I love the way the gods appear in mortal form throughout The Odyssey. Sometimes it is Athena, sometimes Hermes, sometimes they appear as strangers, sometimes as people known to the character in question. There is a common theme in each appearance; the character meets a person who acts as a guide or helper. After this guide or helper leaves, the character realizes they have not been talking to a mortal person, but a god in disguise. The cloaked gods are described as having a numinous quality, or being beautiful, or glittering, or youthful. In this piece I attempt to express the simultaneous presence of mortal and divine with the figure of Mentor and the face of Athena in the sea and sky. 
"Telemachus knelt where the grey water broke on the sand" W. Heath Robinson

It is not my intention to tell you the entire plot of The Odyssey here. If you want a little background you can always visit (yes, cliff notes!) to get the context of the plot. What I want to show you is why I am inspired by this scene, and also to show you other artists' versions.

At this point in the poem, Athena has decided to go to Ithaca and advise Odysseus’ youthful son Telemachus. I am touched by Telemachus, who has grown up without a father, and longs to find him.

"Athena and Telemachus" lithograph by Marc Chagall, 1975
Prince Telemachus, 
sitting among the suitors, heart obsessed with grief. 
He could almost see his magnificent father, here … 
in the mind’s eye—if only he might drop from the clouds 
and drive these suitors all in a rout throughout the halls 
and regain his pride of place and rule his own domains! 
Daydreaming so as he sat among the suitors
Telemachus and King Nestor. Apulian krater. Mid-4th century BC. 

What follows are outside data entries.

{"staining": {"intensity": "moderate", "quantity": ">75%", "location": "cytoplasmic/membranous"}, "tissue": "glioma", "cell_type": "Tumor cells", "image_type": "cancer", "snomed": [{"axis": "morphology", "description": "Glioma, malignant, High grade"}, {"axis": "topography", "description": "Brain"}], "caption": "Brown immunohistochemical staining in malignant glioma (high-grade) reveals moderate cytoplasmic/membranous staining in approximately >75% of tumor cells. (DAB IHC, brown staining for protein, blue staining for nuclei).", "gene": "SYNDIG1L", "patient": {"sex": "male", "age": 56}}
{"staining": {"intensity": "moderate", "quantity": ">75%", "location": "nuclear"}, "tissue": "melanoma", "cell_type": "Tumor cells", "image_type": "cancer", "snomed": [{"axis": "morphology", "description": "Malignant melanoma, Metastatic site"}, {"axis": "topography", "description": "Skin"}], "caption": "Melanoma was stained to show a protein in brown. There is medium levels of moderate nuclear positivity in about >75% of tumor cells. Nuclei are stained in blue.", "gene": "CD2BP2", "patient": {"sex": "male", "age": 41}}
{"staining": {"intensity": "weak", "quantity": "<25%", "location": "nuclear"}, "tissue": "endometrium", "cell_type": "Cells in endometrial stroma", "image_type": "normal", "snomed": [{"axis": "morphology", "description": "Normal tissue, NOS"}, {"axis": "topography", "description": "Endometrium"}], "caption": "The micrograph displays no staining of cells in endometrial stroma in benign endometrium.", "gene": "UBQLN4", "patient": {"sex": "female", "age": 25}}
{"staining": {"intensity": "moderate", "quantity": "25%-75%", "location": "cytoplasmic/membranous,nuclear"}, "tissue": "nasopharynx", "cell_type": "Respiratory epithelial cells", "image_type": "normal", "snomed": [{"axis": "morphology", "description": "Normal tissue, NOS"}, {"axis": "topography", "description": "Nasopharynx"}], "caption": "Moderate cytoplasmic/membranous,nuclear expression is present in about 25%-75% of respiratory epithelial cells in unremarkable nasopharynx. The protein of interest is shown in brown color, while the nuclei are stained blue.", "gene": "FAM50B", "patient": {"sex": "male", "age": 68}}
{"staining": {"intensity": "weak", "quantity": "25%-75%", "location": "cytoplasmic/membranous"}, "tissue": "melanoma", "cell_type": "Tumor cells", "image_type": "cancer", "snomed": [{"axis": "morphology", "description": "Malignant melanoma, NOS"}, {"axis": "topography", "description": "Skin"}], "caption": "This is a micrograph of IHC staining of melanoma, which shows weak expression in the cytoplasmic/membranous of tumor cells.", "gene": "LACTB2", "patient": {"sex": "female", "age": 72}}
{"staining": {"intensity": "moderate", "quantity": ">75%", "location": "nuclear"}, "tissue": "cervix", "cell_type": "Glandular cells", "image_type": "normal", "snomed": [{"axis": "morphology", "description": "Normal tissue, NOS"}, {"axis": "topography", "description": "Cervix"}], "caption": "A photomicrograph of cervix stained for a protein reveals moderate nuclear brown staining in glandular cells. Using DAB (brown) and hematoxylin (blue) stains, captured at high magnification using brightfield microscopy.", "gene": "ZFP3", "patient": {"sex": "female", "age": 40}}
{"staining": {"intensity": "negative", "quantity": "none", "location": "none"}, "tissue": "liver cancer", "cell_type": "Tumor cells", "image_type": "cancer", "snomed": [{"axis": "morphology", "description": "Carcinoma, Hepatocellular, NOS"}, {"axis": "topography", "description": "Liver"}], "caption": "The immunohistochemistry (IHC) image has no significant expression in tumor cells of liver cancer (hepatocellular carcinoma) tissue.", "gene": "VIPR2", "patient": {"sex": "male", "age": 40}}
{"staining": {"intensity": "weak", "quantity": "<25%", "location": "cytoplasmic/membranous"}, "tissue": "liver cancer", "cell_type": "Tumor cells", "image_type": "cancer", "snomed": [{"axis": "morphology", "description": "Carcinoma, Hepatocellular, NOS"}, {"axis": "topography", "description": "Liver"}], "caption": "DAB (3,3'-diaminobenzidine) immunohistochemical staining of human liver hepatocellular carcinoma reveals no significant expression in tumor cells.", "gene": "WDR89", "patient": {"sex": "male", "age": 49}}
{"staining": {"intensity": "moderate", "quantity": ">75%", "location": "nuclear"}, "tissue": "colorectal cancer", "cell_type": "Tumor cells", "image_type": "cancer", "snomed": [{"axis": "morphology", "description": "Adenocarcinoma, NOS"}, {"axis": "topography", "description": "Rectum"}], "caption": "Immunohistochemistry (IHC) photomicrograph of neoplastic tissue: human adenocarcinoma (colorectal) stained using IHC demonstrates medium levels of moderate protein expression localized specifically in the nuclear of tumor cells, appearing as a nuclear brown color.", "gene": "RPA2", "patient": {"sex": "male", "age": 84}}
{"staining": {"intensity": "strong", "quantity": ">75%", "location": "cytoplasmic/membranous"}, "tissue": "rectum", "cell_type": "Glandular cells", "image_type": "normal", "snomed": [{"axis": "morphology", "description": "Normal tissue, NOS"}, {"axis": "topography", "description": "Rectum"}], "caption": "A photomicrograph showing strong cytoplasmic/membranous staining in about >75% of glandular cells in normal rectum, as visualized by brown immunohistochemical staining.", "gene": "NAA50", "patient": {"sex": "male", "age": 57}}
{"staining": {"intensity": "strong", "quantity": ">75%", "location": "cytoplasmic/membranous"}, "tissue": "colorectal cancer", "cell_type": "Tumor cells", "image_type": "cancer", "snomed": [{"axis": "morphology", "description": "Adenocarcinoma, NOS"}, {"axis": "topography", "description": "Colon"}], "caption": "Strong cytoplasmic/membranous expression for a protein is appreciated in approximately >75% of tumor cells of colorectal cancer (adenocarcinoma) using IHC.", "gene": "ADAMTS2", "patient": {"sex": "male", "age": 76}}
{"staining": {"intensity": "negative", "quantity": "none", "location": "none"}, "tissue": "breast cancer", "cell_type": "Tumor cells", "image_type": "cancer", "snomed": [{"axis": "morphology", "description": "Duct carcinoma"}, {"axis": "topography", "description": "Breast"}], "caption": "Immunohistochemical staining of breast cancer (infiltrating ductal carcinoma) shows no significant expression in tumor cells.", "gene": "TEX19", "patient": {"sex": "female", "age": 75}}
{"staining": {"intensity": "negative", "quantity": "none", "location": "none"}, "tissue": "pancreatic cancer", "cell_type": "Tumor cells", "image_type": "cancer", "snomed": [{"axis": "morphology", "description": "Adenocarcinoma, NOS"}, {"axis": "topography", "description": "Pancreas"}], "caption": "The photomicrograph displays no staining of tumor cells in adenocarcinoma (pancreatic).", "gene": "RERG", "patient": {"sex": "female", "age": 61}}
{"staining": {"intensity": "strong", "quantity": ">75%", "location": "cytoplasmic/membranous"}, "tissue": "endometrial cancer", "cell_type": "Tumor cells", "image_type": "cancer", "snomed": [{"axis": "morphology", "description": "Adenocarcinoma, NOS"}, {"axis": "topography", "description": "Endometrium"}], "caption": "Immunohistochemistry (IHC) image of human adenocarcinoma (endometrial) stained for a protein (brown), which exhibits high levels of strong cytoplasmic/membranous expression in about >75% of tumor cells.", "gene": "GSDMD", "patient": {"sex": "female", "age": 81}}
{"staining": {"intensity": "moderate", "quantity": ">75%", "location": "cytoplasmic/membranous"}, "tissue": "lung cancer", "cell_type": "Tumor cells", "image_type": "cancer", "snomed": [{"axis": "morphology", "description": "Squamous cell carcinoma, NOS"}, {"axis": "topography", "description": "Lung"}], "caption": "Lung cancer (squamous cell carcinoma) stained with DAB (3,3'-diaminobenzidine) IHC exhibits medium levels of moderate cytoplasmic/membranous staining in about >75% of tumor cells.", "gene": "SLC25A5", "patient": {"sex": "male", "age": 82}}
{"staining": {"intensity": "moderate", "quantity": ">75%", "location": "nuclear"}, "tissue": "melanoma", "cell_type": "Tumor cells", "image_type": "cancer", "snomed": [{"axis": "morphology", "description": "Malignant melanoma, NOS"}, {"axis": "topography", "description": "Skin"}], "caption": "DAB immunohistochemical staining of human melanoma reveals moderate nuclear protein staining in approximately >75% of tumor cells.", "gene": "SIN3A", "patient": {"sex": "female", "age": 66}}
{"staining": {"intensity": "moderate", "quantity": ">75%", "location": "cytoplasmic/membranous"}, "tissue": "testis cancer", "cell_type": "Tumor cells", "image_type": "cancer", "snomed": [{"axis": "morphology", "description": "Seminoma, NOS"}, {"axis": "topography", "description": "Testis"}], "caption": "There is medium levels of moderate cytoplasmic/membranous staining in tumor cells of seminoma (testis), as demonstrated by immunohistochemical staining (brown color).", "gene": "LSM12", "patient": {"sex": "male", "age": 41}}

Athena persuades Telemachus, recently come of age, to go on a journey in search of news of his father.
Telemachus is gripped with self doubt. So, he goes down to the beach to pray. He is approached by the form of Mentor, a friend of his father.
Telemachus’ courage and conviction are revived. We all need encouragement and guidance. Sometimes we turn to those in our lives, and sometimes we turn to a spiritual practice. And sometimes it feels as though the divine universe has sent us someone to help us on our way… like a mentor.